Podríamos habernos conocido bien, a estas alturas ya te habría besado y el frescor de tus labios endulzaría el agrio sabor de mi último café en soledad.
Pero me fui, de porqué lo hice no sabría darte razón, puede que el corazón me confesara un pequeño secreto sobre ti o, simplemente, era lo mejor para los dos.
Tu no piensas en mí, yo procuro hacerlo poco; pero sé que me vas a echar de menos cuando el agua de mayo le haga de sordina a tu pasos en soledad, o cuando, en las ventanas de tus ojos, solo veas gris donde antes te sobrevolaban  los arcoíris.
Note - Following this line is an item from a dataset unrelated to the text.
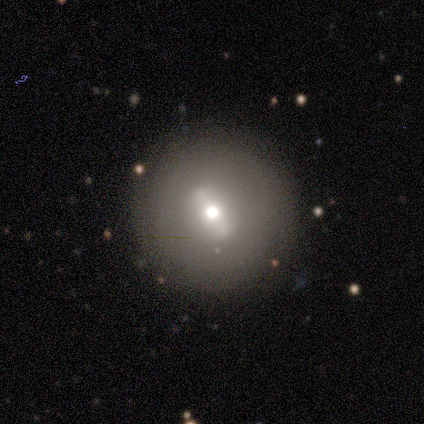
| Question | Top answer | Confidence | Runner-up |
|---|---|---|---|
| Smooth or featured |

¿Qué querías de mí? o, mejor aún, ¿Qué quería yo de ti?, lo más seguro es que solo buscábamos algo que se pareciera al amor, aunque ahora ya es tarde para comprenderlo.
Mañana seguiremos; hoy me duele algo en el corazón, -y más adentro-, pero probablemente me falte la seda de tus manos que ya no asedia mi pecho, o el color de tus ojos.
Puede,- ¿quién sabe?-, que haya olvidado las hendiduras de tu piel y el olor de tu ropa, o la sonrisa de tus ojos y la inconmovible suavidad de tu sexo, quizá sea solo eso; de ansioso inoportuno me pierdo mar adentro, armado de cordura y carente de sosiego, es solo por si te veo, amor mío, tan solo por eso.
No existes, mujer, pero yo cada día me pierdo en tu aliento; tú no lo comprendes, aunque ya te llevo dentro; tú también a mí: tú no lo sabes, ninguno de los dos lo sabemos.